Instructions to follow.
Retype all the records below exactly as they are, with no image carried over.

Data section.

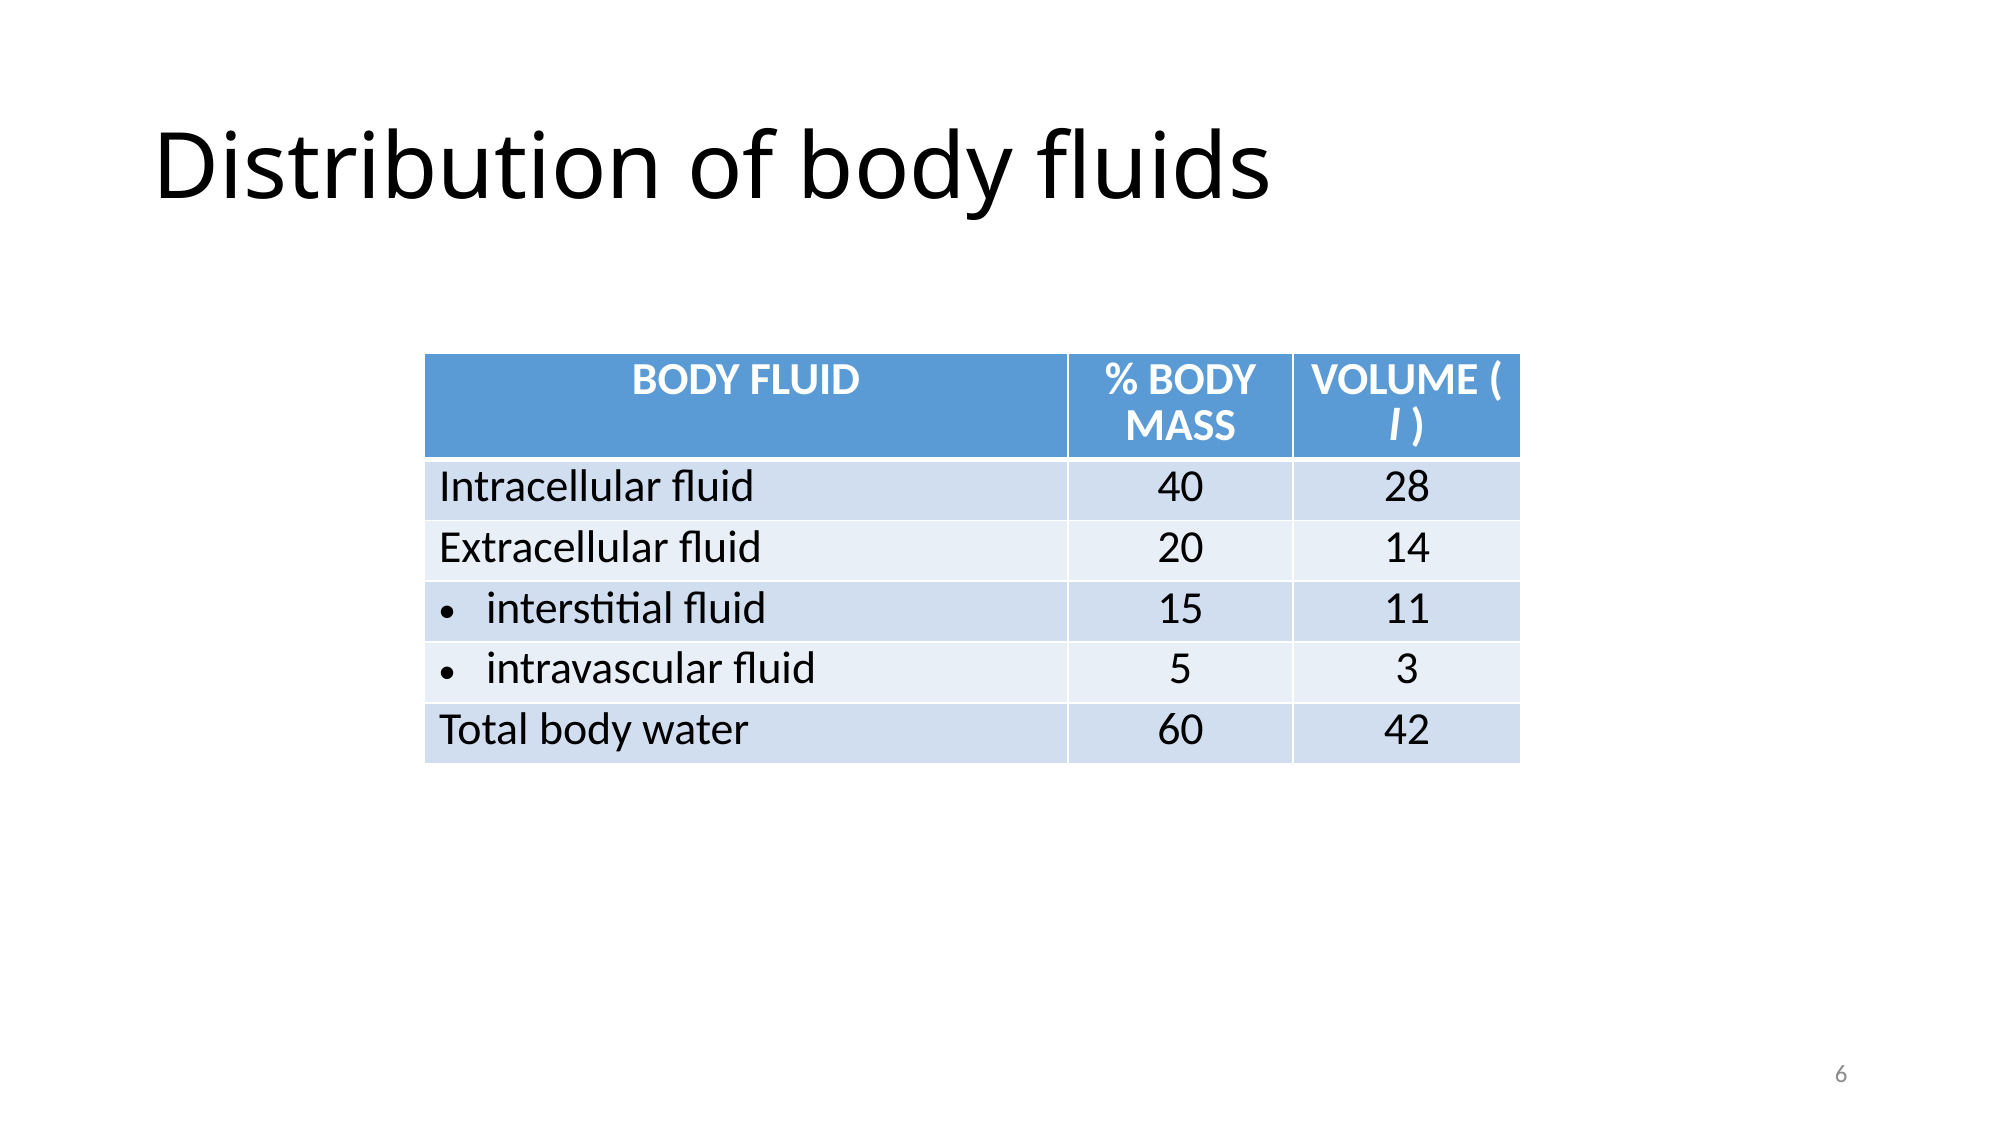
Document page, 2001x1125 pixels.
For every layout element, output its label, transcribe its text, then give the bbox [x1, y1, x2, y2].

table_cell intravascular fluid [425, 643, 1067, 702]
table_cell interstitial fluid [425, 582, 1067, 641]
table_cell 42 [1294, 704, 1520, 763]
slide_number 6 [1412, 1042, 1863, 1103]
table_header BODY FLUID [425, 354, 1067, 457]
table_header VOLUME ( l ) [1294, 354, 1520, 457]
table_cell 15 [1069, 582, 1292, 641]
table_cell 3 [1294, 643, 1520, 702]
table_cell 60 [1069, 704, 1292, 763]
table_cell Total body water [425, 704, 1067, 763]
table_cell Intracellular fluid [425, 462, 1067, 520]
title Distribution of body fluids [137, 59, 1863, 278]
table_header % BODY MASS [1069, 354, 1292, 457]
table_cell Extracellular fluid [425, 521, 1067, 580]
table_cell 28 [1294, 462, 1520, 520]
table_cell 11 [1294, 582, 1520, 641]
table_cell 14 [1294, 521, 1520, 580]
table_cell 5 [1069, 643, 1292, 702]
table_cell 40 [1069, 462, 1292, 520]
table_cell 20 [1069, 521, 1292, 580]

Written response.
Document page, 2001x1125 pixels.
For every layout element, output its label, transcribe its text, then give the bbox [x1, y1, x2, y2].

table_cell intravascular fluid [425, 643, 1067, 702]
table_cell interstitial fluid [425, 582, 1067, 641]
table_cell 42 [1294, 704, 1520, 763]
slide_number 6 [1412, 1042, 1863, 1103]
table_header BODY FLUID [425, 354, 1067, 457]
table_header VOLUME ( l ) [1294, 354, 1520, 457]
table_cell 15 [1069, 582, 1292, 641]
table_cell 3 [1294, 643, 1520, 702]
table_cell 60 [1069, 704, 1292, 763]
table_cell Total body water [425, 704, 1067, 763]
table_cell Intracellular fluid [425, 462, 1067, 520]
title Distribution of body fluids [137, 59, 1863, 278]
table_header % BODY MASS [1069, 354, 1292, 457]
table_cell Extracellular fluid [425, 521, 1067, 580]
table_cell 28 [1294, 462, 1520, 520]
table_cell 11 [1294, 582, 1520, 641]
table_cell 14 [1294, 521, 1520, 580]
table_cell 5 [1069, 643, 1292, 702]
table_cell 40 [1069, 462, 1292, 520]
table_cell 20 [1069, 521, 1292, 580]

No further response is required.